# Publishing Reformed Literature in China



## py3ak (Mar 7, 2011)

I came across a very interesting article at Reformation 21. It sounds like there is a great opportunity to get Reformed books into the hands of Chinese Christians - if the funding existed. But since the church in China may be shaped for years by what they are reading today, should this not be a high priority for us?



> For approximately $1 million USD, fifty to sixty Reformed titles can be translated and published in China.


----------



## Notthemama1984 (Mar 7, 2011)

This is a huge opportunity. Thank you for bringing this to our attention. Here is the link to the website for anyone wanting to donate to the cause of translating these books.
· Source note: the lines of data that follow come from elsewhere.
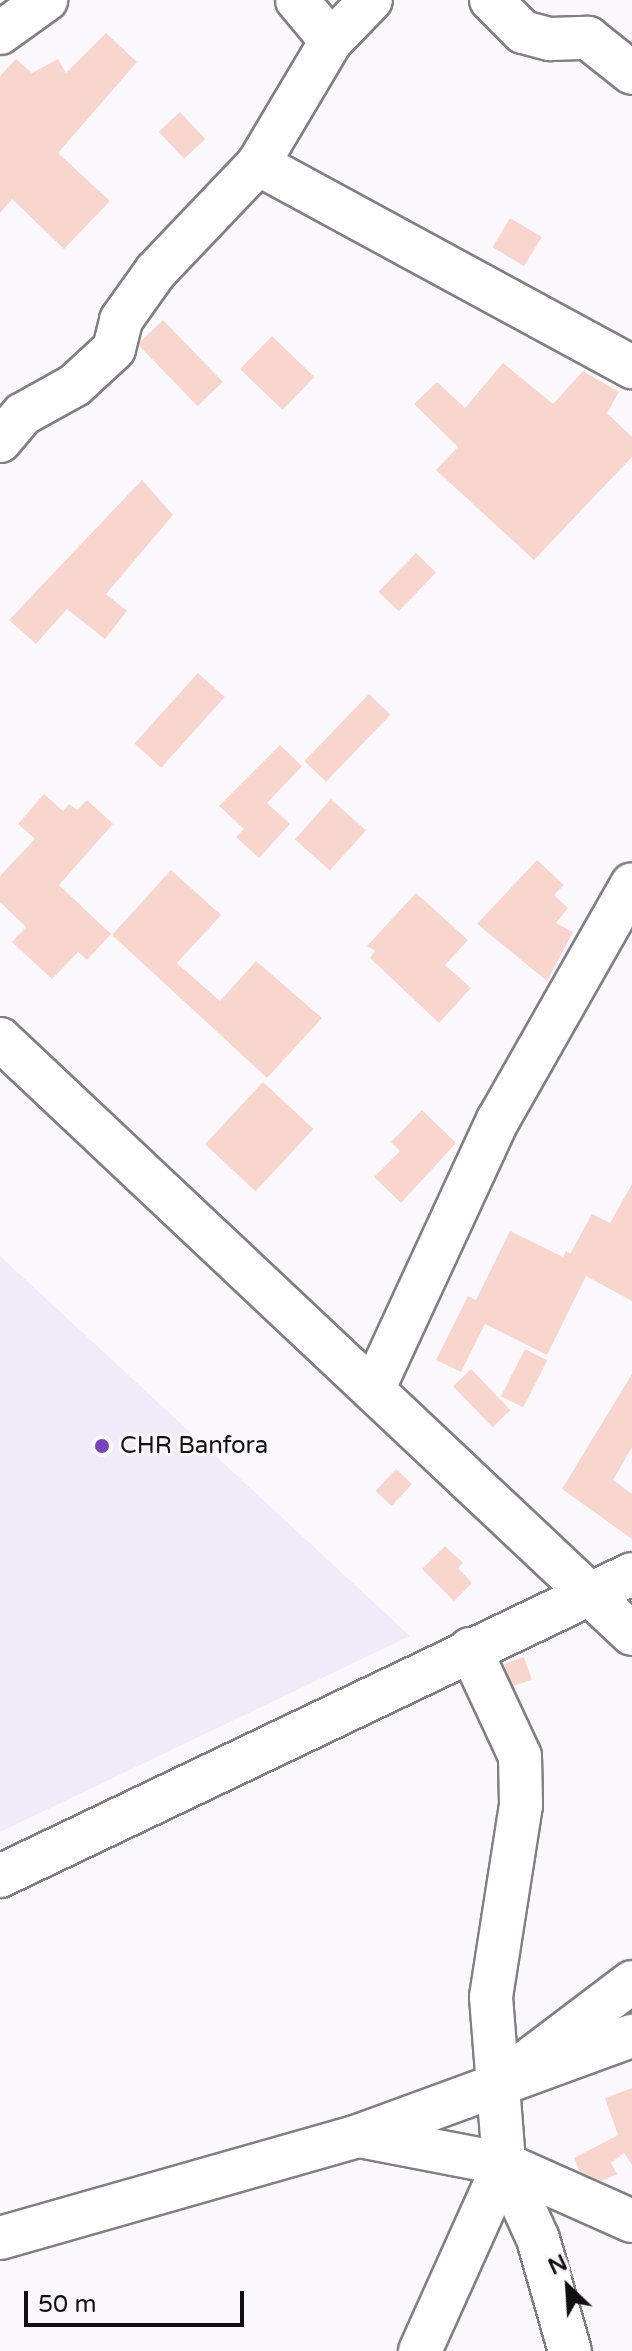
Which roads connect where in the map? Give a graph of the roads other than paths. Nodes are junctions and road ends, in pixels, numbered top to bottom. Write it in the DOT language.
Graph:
graph roads {
  1 [pos="46,0"];
  2 [pos="297,0"];
  3 [pos="371,0"];
  4 [pos="491,0"];
  5 [pos="0,33"];
  6 [pos="331,41"];
  7 [pos="632,73"];
  8 [pos="258,164"];
  9 [pos="632,367"];
  10 [pos="0,441"];
  11 [pos="632,884"];
  12 [pos="0,1039"];
  13 [pos="373,1390"];
  14 [pos="632,1574"];
  15 [pos="588,1593"];
  16 [pos="632,1634"];
  17 [pos="470,1649"];
  18 [pos="0,1876"];
  19 [pos="632,1982"];
  20 [pos="632,2036"];
  21 [pos="499,2084"];
  22 [pos="358,2136"];
  23 [pos="504,2164"];
  24 [pos="632,2221"];
  25 [pos="0,2238"];
  26 [pos="420,2351"];
  27 [pos="570,2351"];
  1 -- 5 [label="street"];
  2 -- 6 [label="street"];
  3 -- 6 [label="street"];
  4 -- 7 [label="street"];
  6 -- 8 [label="street"];
  8 -- 9 [label="street"];
  8 -- 10 [label="street"];
  11 -- 13 [label="street"];
  12 -- 13 [label="street"];
  13 -- 15 [label="street"];
  14 -- 15 [label="street"];
  15 -- 16 [label="street"];
  15 -- 17 [label="street"];
  17 -- 18 [label="street"];
  17 -- 21 [label="street"];
  19 -- 21 [label="street"];
  20 -- 21 [label="street"];
  21 -- 22 [label="street"];
  21 -- 23 [label="street"];
  22 -- 23 [label="street"];
  22 -- 25 [label="street"];
  23 -- 24 [label="street"];
  23 -- 26 [label="street"];
  23 -- 27 [label="street"];
}
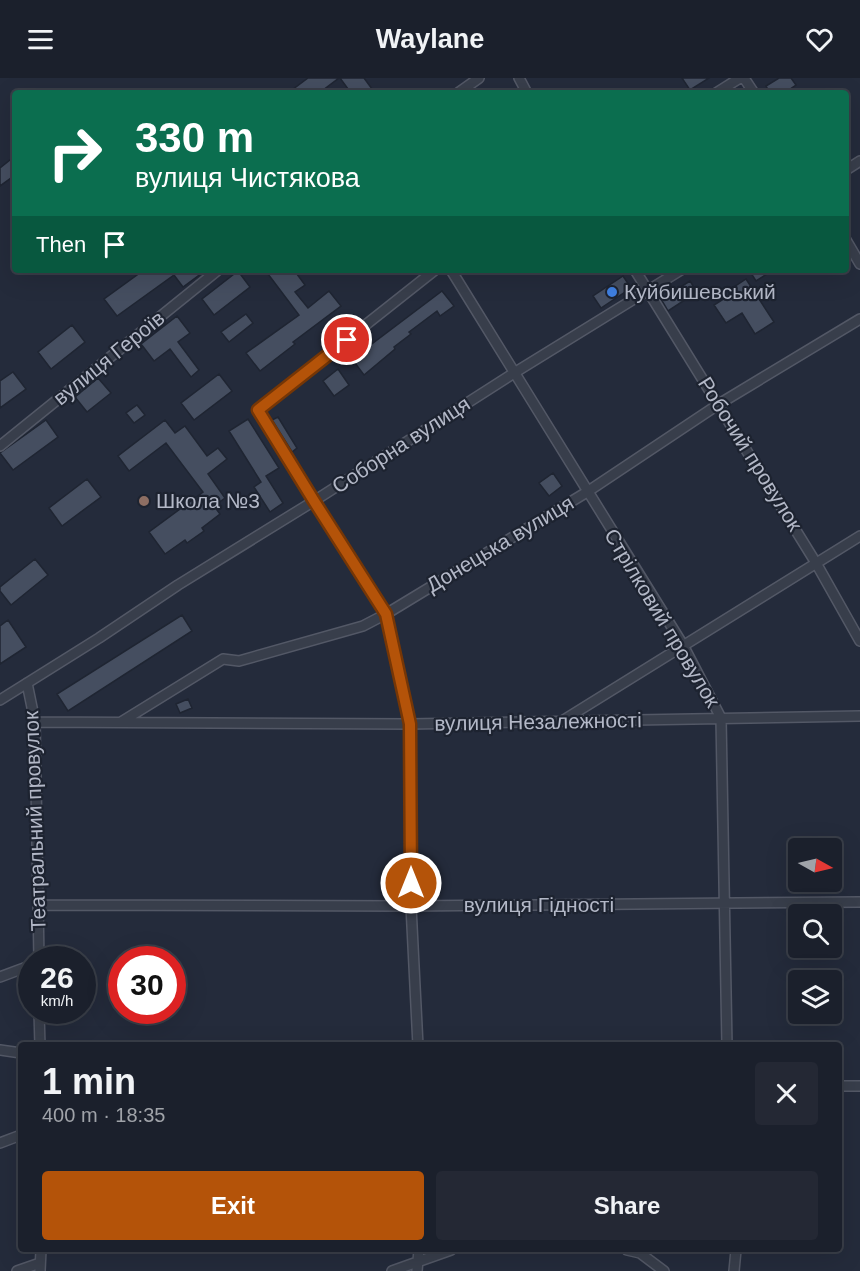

Home | Robert Morrison Project


----------



## VictorBravo (Mar 7, 2011)

I saw the article in the January Banner of Truth. My wife and I have been moved to help out. I agree, it looks like one of those great opportunities multiply talents, as it were.


----------



## jayce475 (Mar 8, 2011)

There is already at least one Reformed publisher in China (aptly named Reformed Books Publisher) now though I am not sure if it is a local publisher or a branch of some other publisher from overseas. It really isn't too bad at the moment and there is enough Puritan literature and Reformed books written by mainland Chinese to last a typical believer for a fair number of years, though it never hurts to have more. For a minister, what is out there in China might be a bit limited though. The bigger issue methinks is that there is also a huge mass of neo-evangelical and Charismatic literature influencing the minds of believers there. Joyce Meyer and Joel Osteen are pretty popular, and they are making Charismatics and neo-evangelicals out of many Christians who first started out getting fed Reformed theology.


----------